Member of the Legislative Assembly of Upper Canada for Dundas
- In office 1854–1857
- Preceded by: Jesse W. Rose
- Succeeded by: James William Cook

Personal details
- Born: February 26, 1801 Crysler's Farm, Williamsburg Township, Dundas County
- Died: April 7, 1881 (aged 80) Morrisburg, Ontario
- Party: Conservative
- Relatives: John Crysler (father)
- Occupation: Timber merchant, soldier, politician, registrar

Military service
- Allegiance: Upper Canada
- Branch/service: Canadian militia
- Years of service: 1837 - 1880
- Rank: Lieutenant Captain Colonel
- Unit: 1st Regiment of Dundas Militia (1837-53) Dundas Reserve Militia (1869-80)
- Commands: 4th (Winchester) Battalion, Dundas Militia (1859-1864)
- Battles/wars: Upper Canada Rebellion Battle of the Windmill; Trent Affair Fenian Raids

= John Pliny Crysler =

Canadian politician (1801 – 1881)

John Pliny Crysler (February 26, 1801 – April 7, 1881) was a timber merchant and political figure in Canada West.

==Early life==
He was born on Crysler's Farm in 1801, the son of Lt. Col. John Crysler by his first wife Dorothea. He was raised in Williamsburg Township, Dundas County.

==Military service==
He was a captain in the 1st Battalion, Dundas Militia and led his company into action at the Battle of the Windmill of Nov 12–16 1838. He served in the 1st Battalion until the 1850s, when he was appointed an officer in the 4th Dundas Battalion.

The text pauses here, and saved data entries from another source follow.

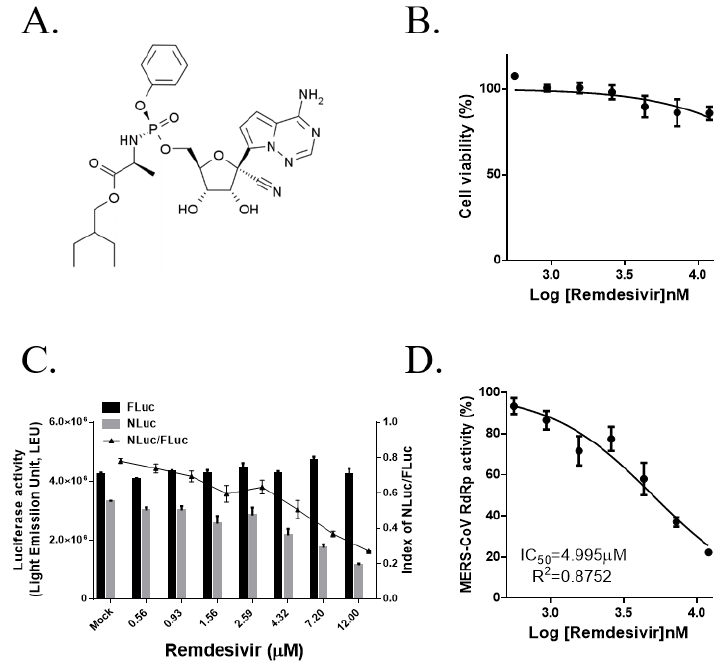
Figure 5. Effects of remdesivir on Middle East respiratory syndrome coronavirus RNA-dependent RNA polymerase activity in the cell-based reporter assay system. ( A ) Chemical structure of remdesivir. ( B ) The viability of remdesivir-treated HEK293T cells was determined using the MTS assay after treatment with the indicated concentrations for 18 h. ( C ) HEK293T cells were transiently transfected with p( + )FLuc-( − )UTR-NLuc and pN-termFlag-nsp12, and, after 6 h, cells were treated with remdesivir at the indicated concentrations for 18 h. FLuc and NLuc activities were measured and the NLuc / FLuc ratio were determined. ( D ) The IC 50 value of remdesivir was calculated via non-linear regression analysis. The data, which are representative of at least three independent experiments, are presented as the mean ±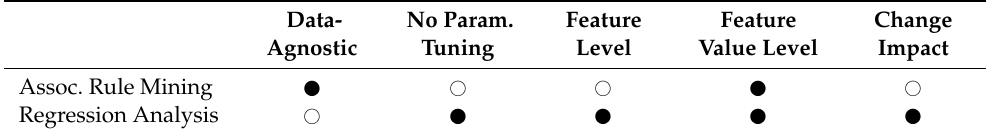
means “support” and “no support”. (cid:32) (cid:35) Data- No Param. Feature Feature Change Agnostic Tuning Level Value Level Impact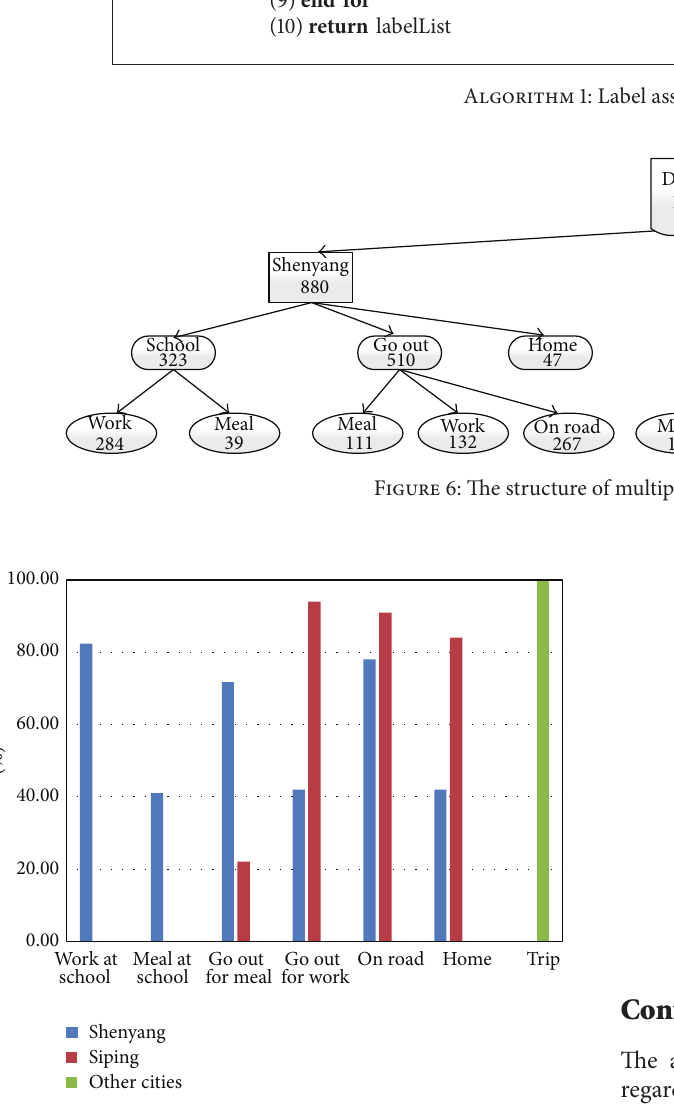
Figure 7: The accuracy of the multiple classifications.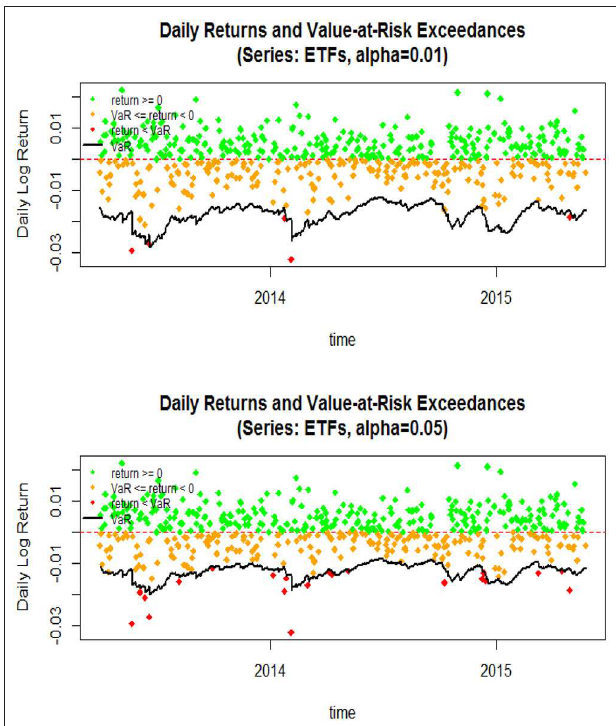
FIGURE 6 | VaR exceedances and daily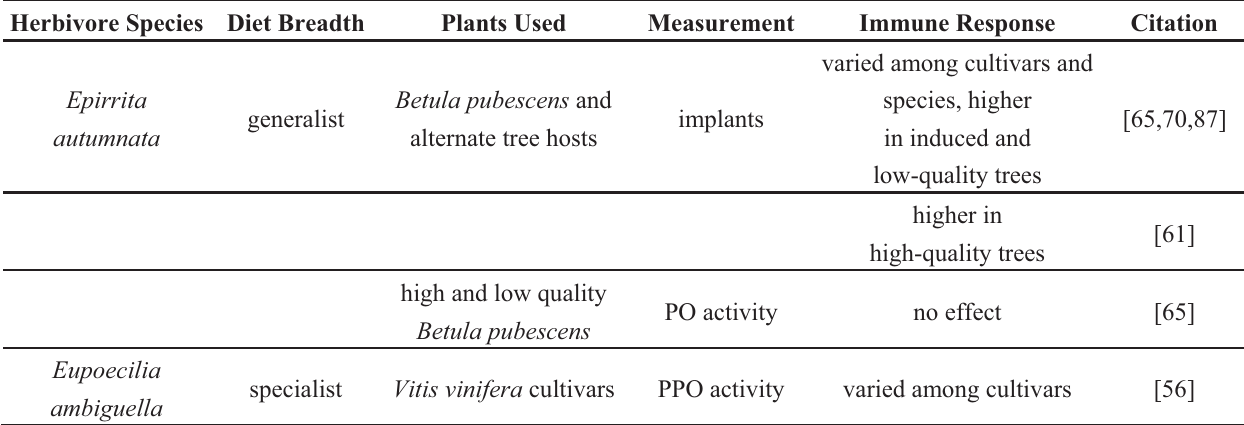
Table 1. Effects of host plant species and host plant quality on immune response of 9 specialist and generalist Lepidopteran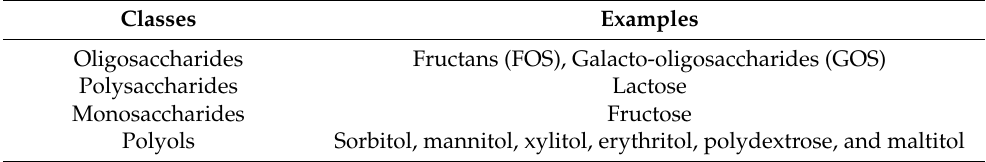
Table 1. Classification of the fermentable oligo-, di-, mono-saccharides, and polyols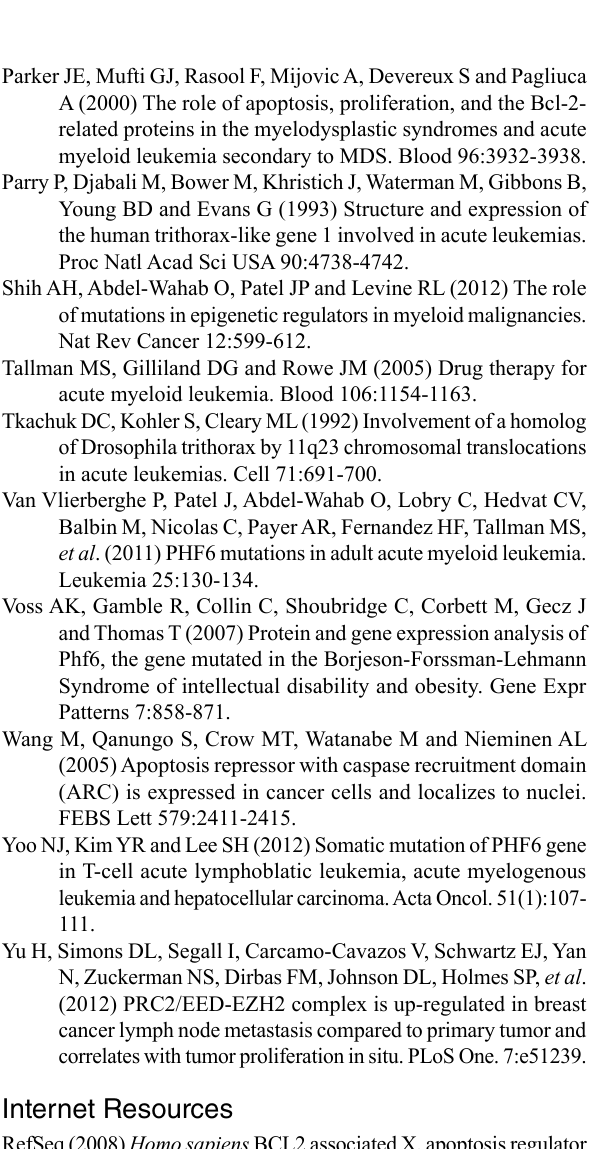
Table S1 - Clinical data of AML patients. Table S2 - Frequency of occurrence of cell surface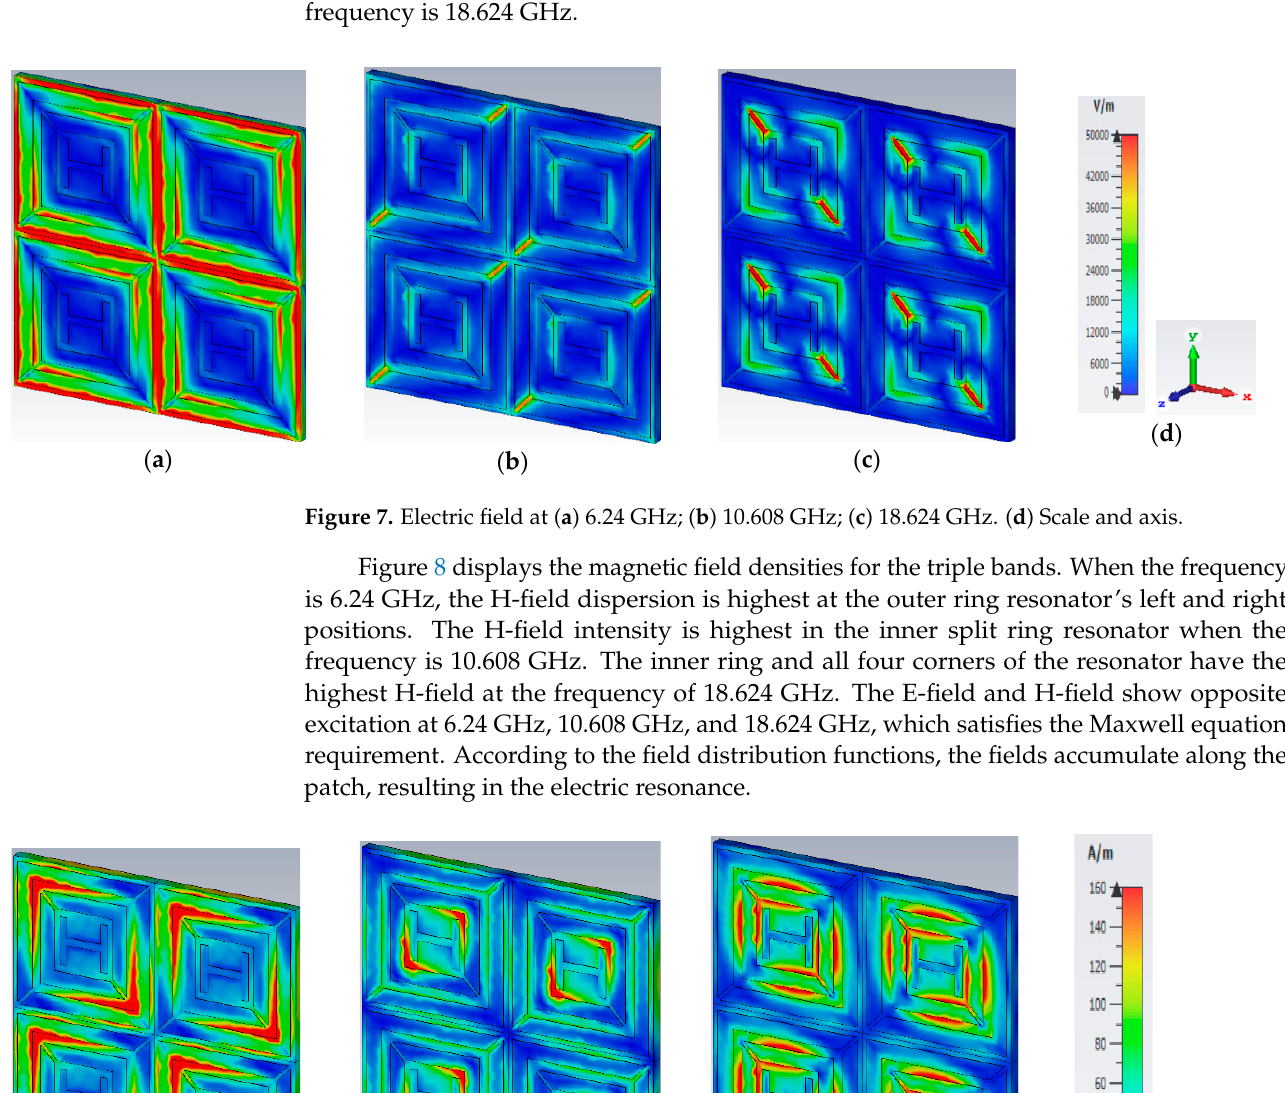
results using ADS and CST simulator. 11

He was promoted to Lt-Colonel and placed in command of the 4th Battalion (Winchester Township), Dundas Militia in 1859, commanding it during the Trent Affair and threats from Americans and Fenians. He commanded until 1864. In 1869, he was appointed Major in the Dundas Reserve Militia, and served until shortly before his death.

==Politics==
Crysler represented Dundas in the Legislative Assembly of the Province of Canada from 1848 to 1851 and from 1854 to 1857.

He was appointed registrar for the County in 1867.

==Later life==
Crysler owned the west half of Lot 18 in Winchester Township, land that would become the village of Chesterville. He died at his home in Morrisburg, Ontario on April 7, 1881, at the age of 80. His wife, the former Mary Westley, predeceased him.

His home, Crysler Hall, is now preserved as part of Upper Canada Village.